**Stored data entries:**
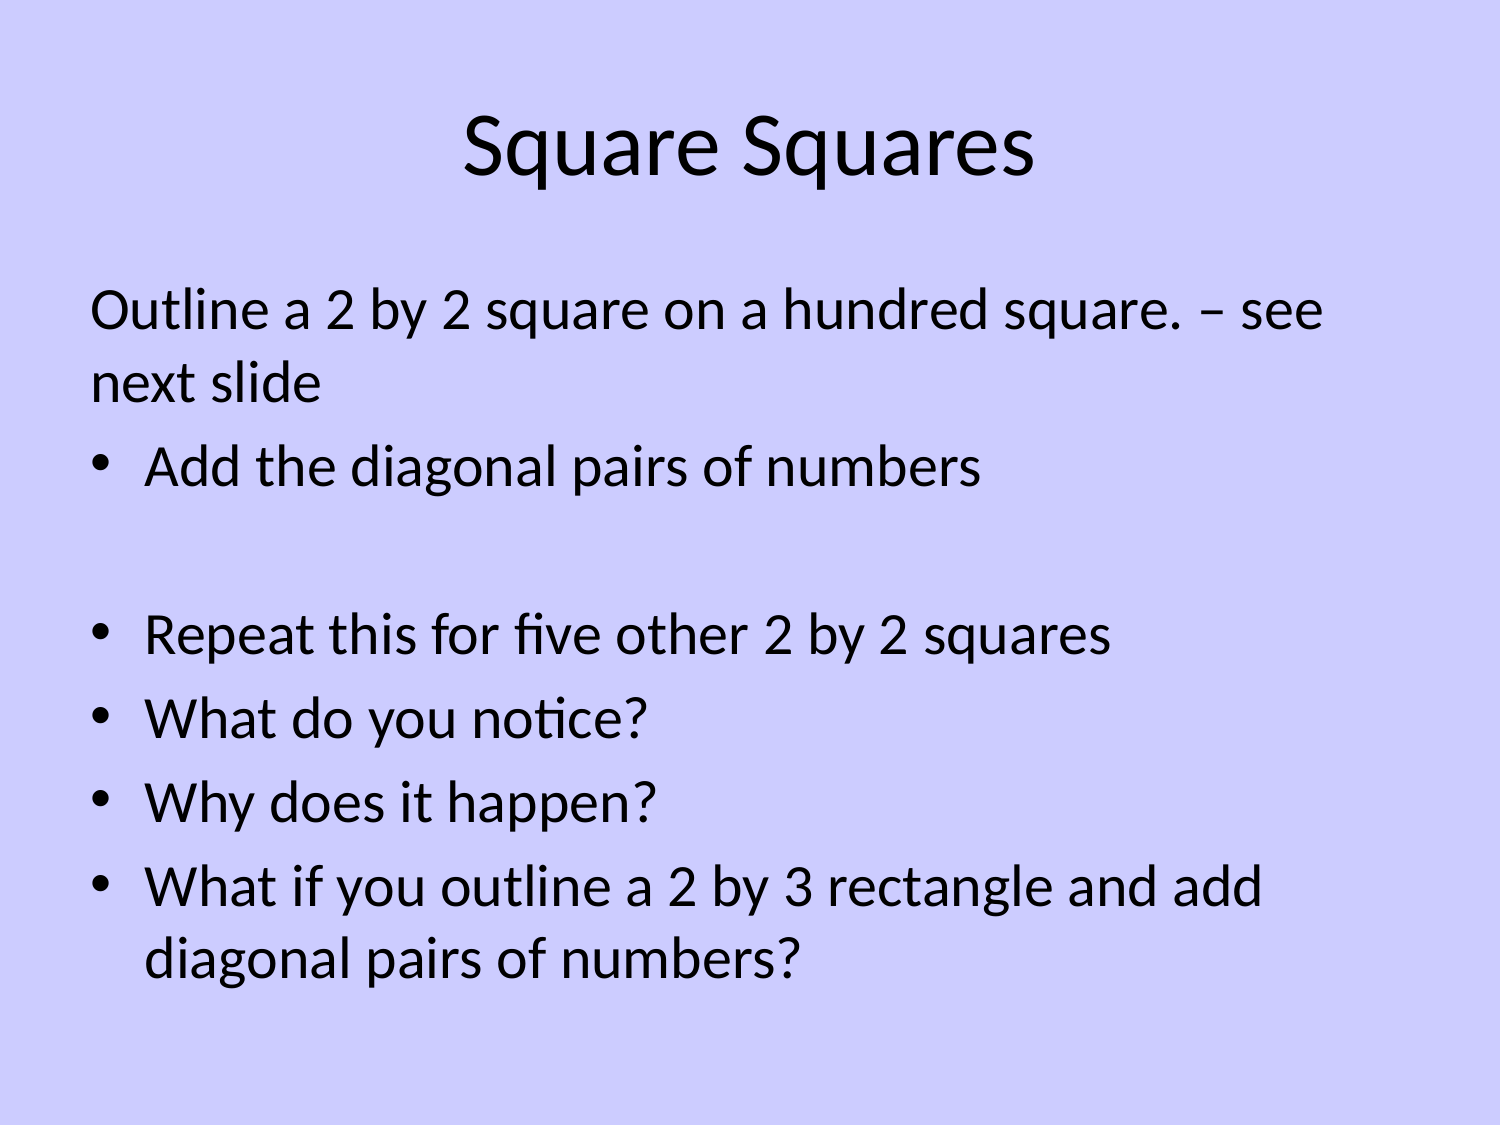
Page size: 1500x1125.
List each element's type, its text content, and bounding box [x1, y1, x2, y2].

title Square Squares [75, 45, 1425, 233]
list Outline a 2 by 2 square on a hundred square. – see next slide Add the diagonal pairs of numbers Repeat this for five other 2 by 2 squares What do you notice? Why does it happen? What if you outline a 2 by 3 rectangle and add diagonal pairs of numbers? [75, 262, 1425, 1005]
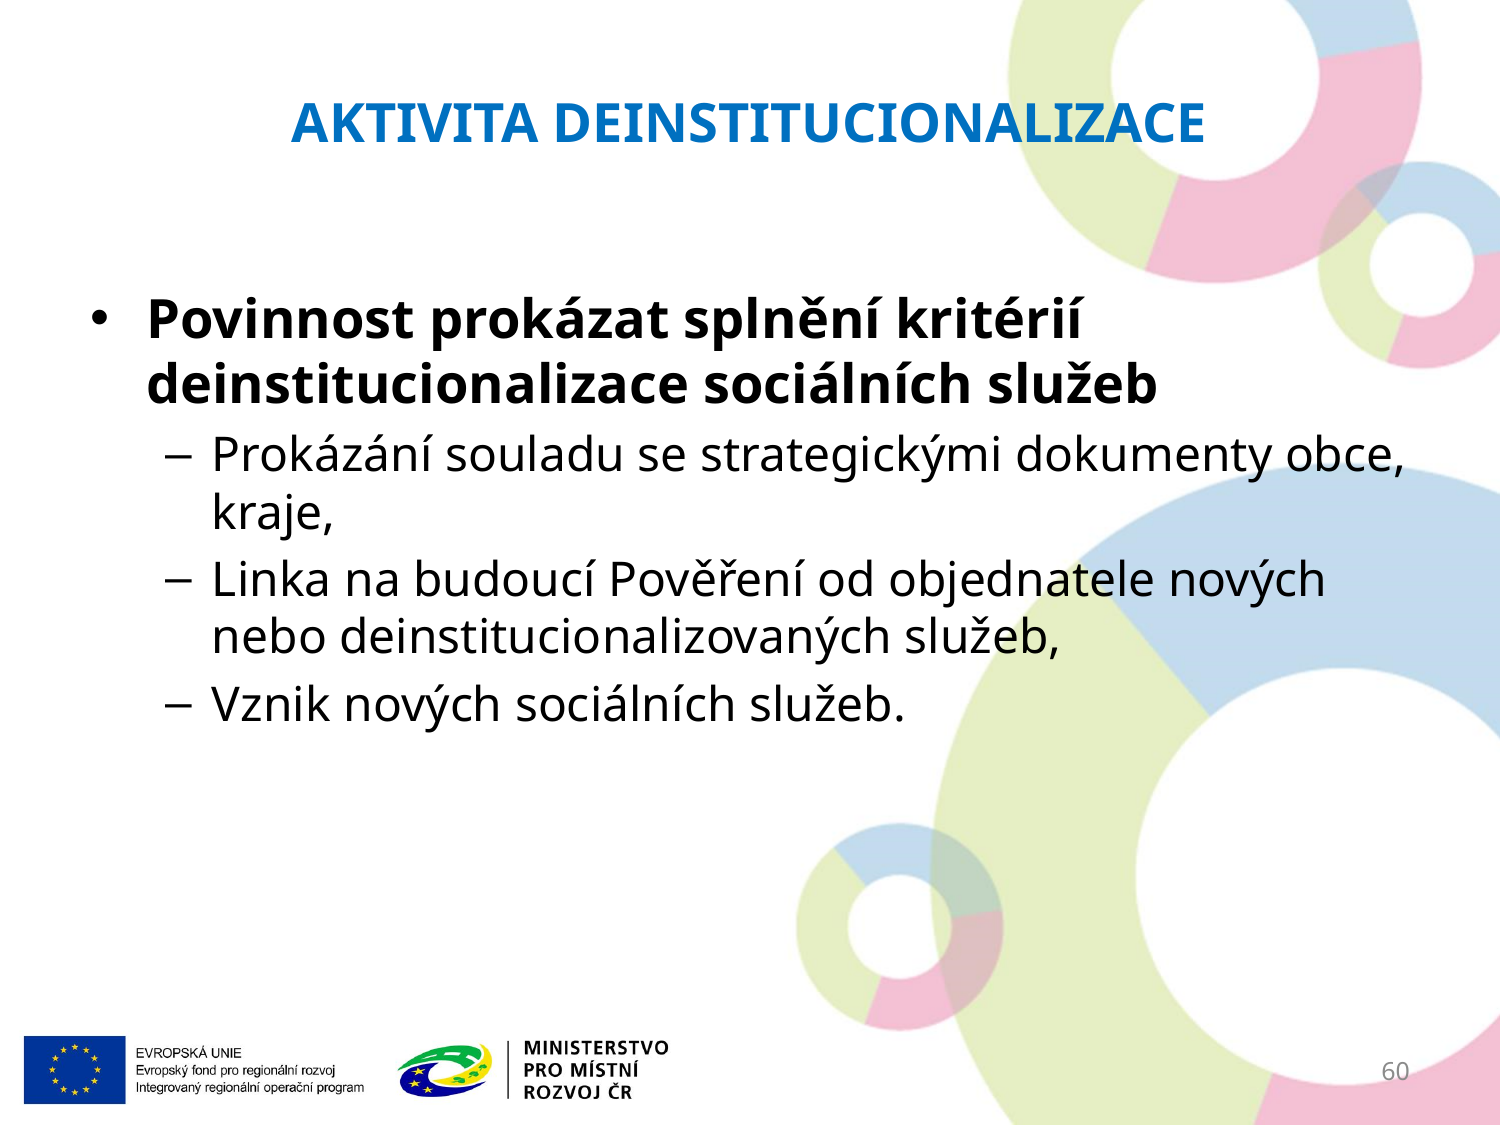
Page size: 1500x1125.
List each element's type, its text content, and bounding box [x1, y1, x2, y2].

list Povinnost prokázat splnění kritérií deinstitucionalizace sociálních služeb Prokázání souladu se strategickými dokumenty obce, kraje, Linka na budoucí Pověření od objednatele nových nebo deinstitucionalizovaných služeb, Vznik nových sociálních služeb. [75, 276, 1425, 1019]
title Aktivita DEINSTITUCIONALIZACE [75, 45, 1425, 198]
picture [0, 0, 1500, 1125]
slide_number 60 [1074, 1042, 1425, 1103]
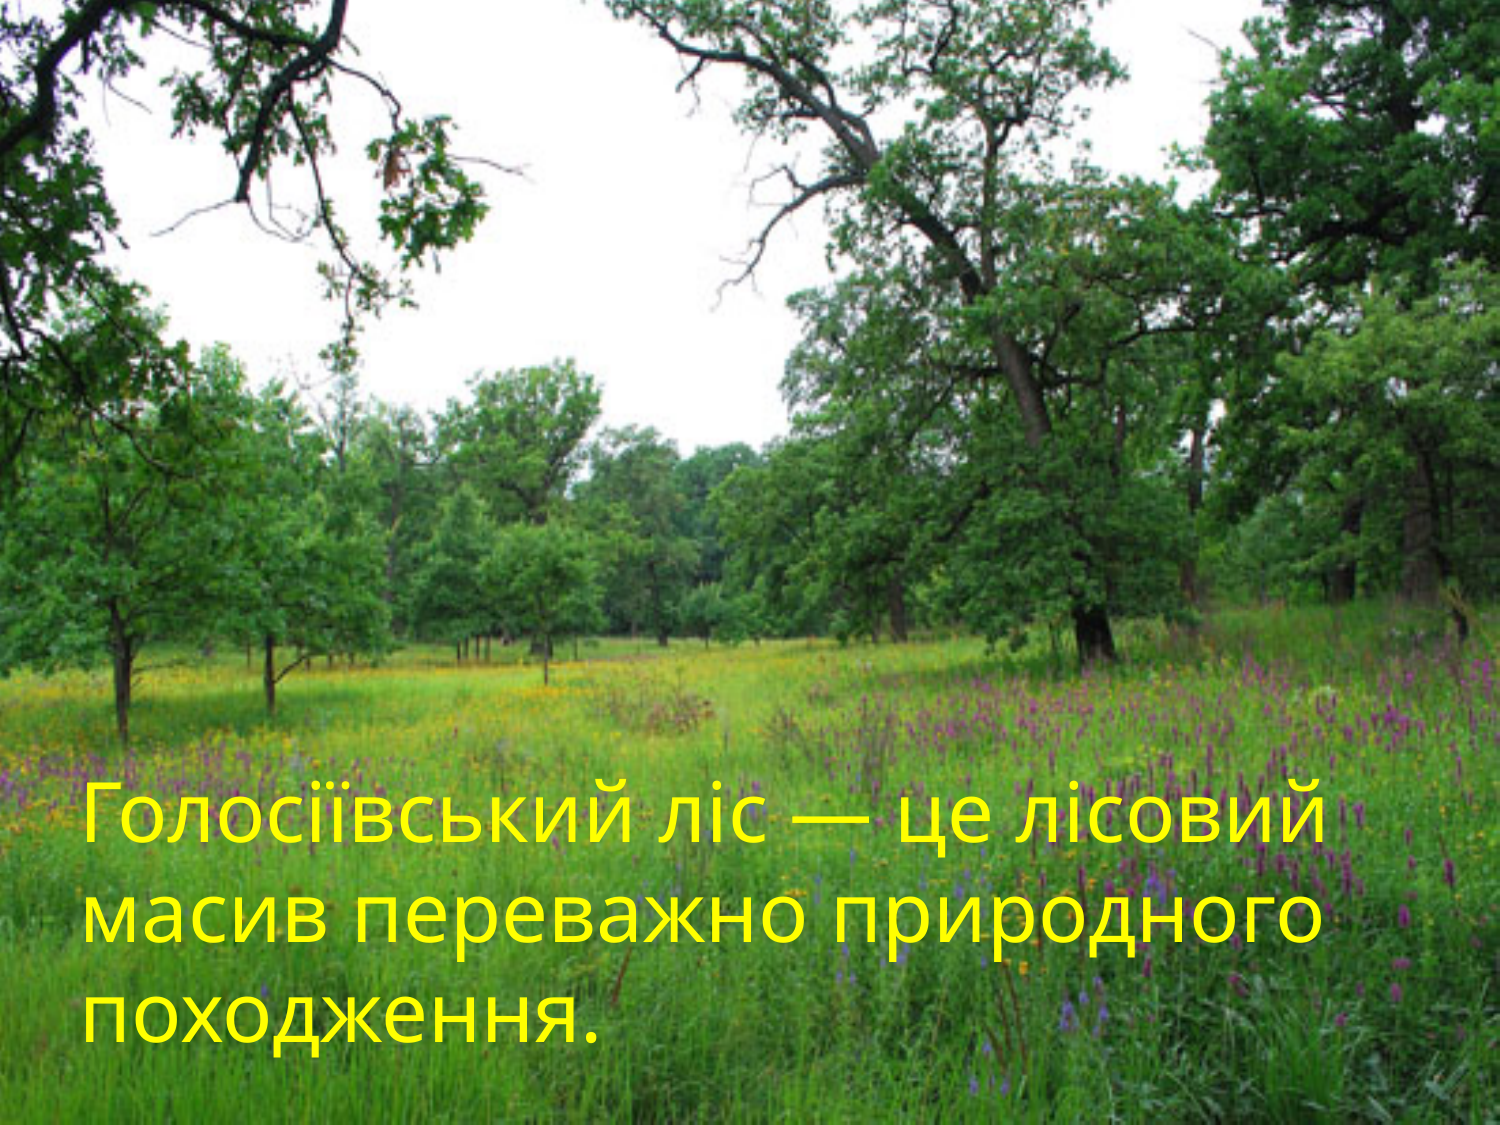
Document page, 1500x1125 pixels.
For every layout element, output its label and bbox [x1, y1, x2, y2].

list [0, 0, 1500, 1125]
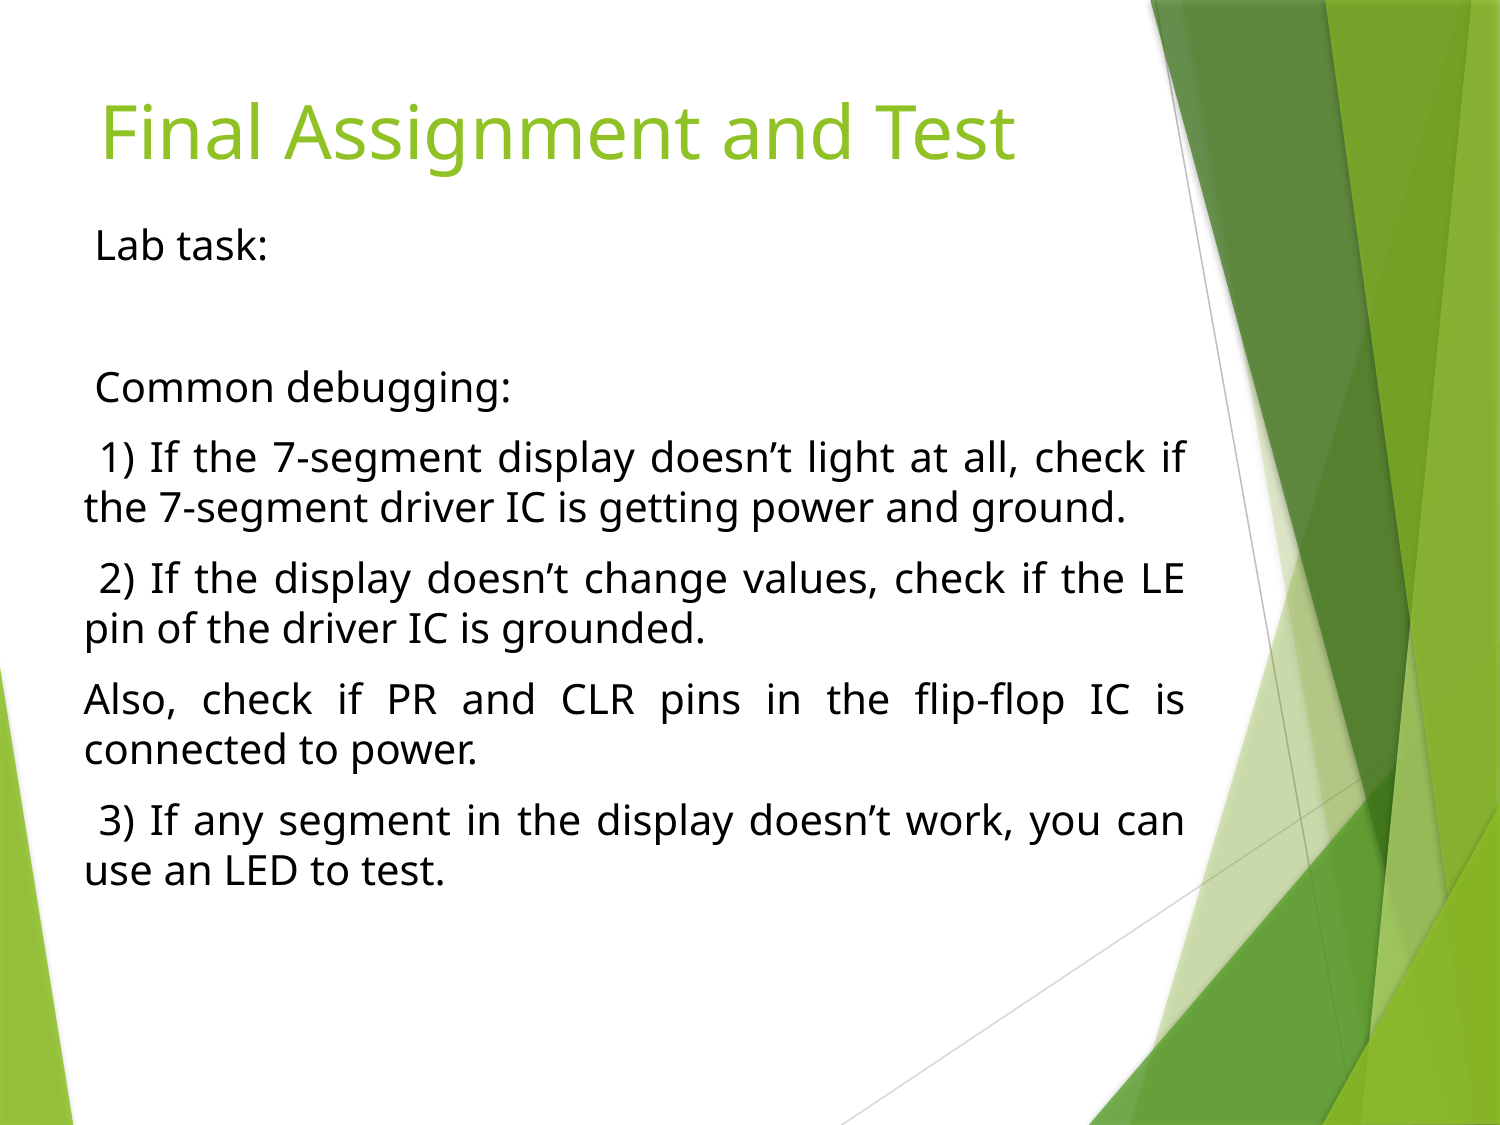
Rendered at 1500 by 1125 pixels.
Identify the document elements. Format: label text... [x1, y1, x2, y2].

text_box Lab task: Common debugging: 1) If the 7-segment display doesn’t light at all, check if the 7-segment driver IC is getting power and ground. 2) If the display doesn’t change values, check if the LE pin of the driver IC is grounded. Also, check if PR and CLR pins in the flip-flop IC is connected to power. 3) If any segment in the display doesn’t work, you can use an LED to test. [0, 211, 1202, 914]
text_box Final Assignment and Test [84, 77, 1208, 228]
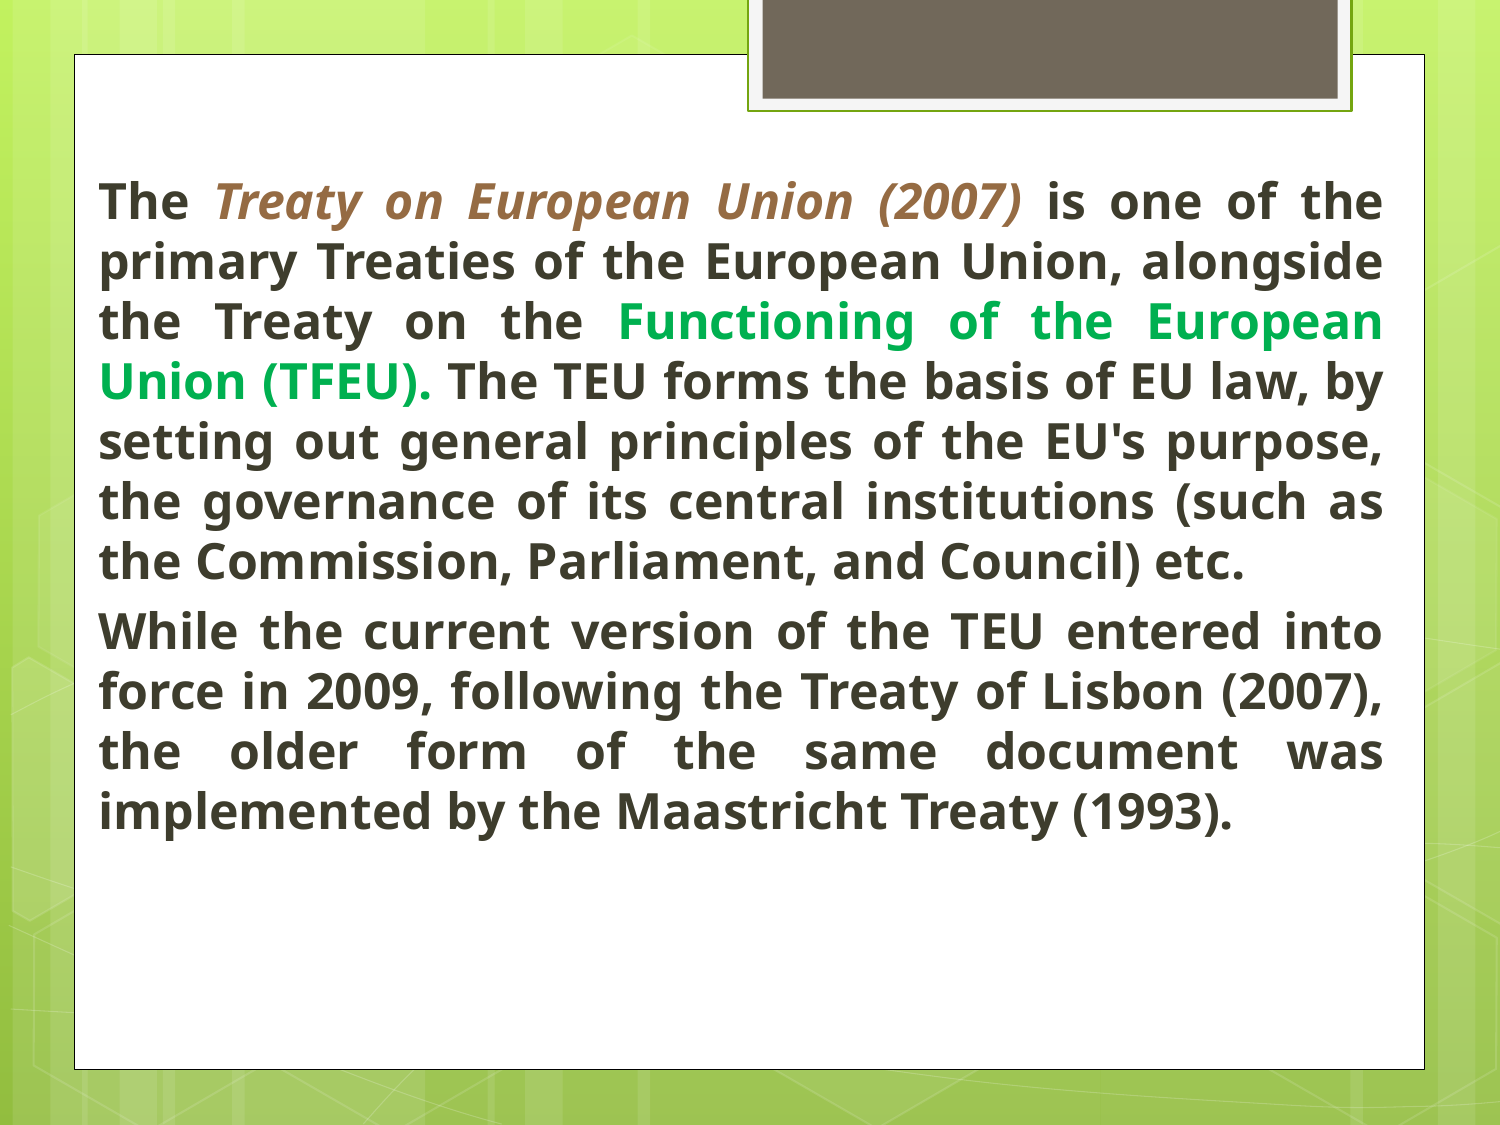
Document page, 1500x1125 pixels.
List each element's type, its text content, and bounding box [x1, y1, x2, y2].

**TASK BRIEF:** Reproduce the records in full, exactly as they appear, and show none of the pictures.

**SOLUTION FOR THIS PROBLEM:**
Page size: 1500x1125.
List each element's type, its text content, and bounding box [x1, y1, x2, y2].

title Square Squares [75, 45, 1425, 233]
list Outline a 2 by 2 square on a hundred square. – see next slide Add the diagonal pairs of numbers Repeat this for five other 2 by 2 squares What do you notice? Why does it happen? What if you outline a 2 by 3 rectangle and add diagonal pairs of numbers? [75, 262, 1425, 1005]
Page size: 1500x1125.
List each element's type, its text content, and bounding box [x1, y1, x2, y2].

list Povinnost prokázat splnění kritérií deinstitucionalizace sociálních služeb Prokázání souladu se strategickými dokumenty obce, kraje, Linka na budoucí Pověření od objednatele nových nebo deinstitucionalizovaných služeb, Vznik nových sociálních služeb. [75, 276, 1425, 1019]
title Aktivita DEINSTITUCIONALIZACE [75, 45, 1425, 198]
picture [0, 0, 1500, 1125]
slide_number 60 [1074, 1042, 1425, 1103]
Document page, 1500x1125 pixels.
For every layout element, output its label and bbox [x1, y1, x2, y2].

list [0, 0, 1500, 1125]
Rendered at 1500 by 1125 pixels.
Identify the document elements. Format: label text... [x1, y1, x2, y2].

text_box Lab task: Common debugging: 1) If the 7-segment display doesn’t light at all, check if the 7-segment driver IC is getting power and ground. 2) If the display doesn’t change values, check if the LE pin of the driver IC is grounded. Also, check if PR and CLR pins in the flip-flop IC is connected to power. 3) If any segment in the display doesn’t work, you can use an LED to test. [0, 211, 1202, 914]
text_box Final Assignment and Test [84, 77, 1208, 228]
Document page, 1500x1125 pixels.
List each element's type, its text content, and bounding box [x1, y1, x2, y2].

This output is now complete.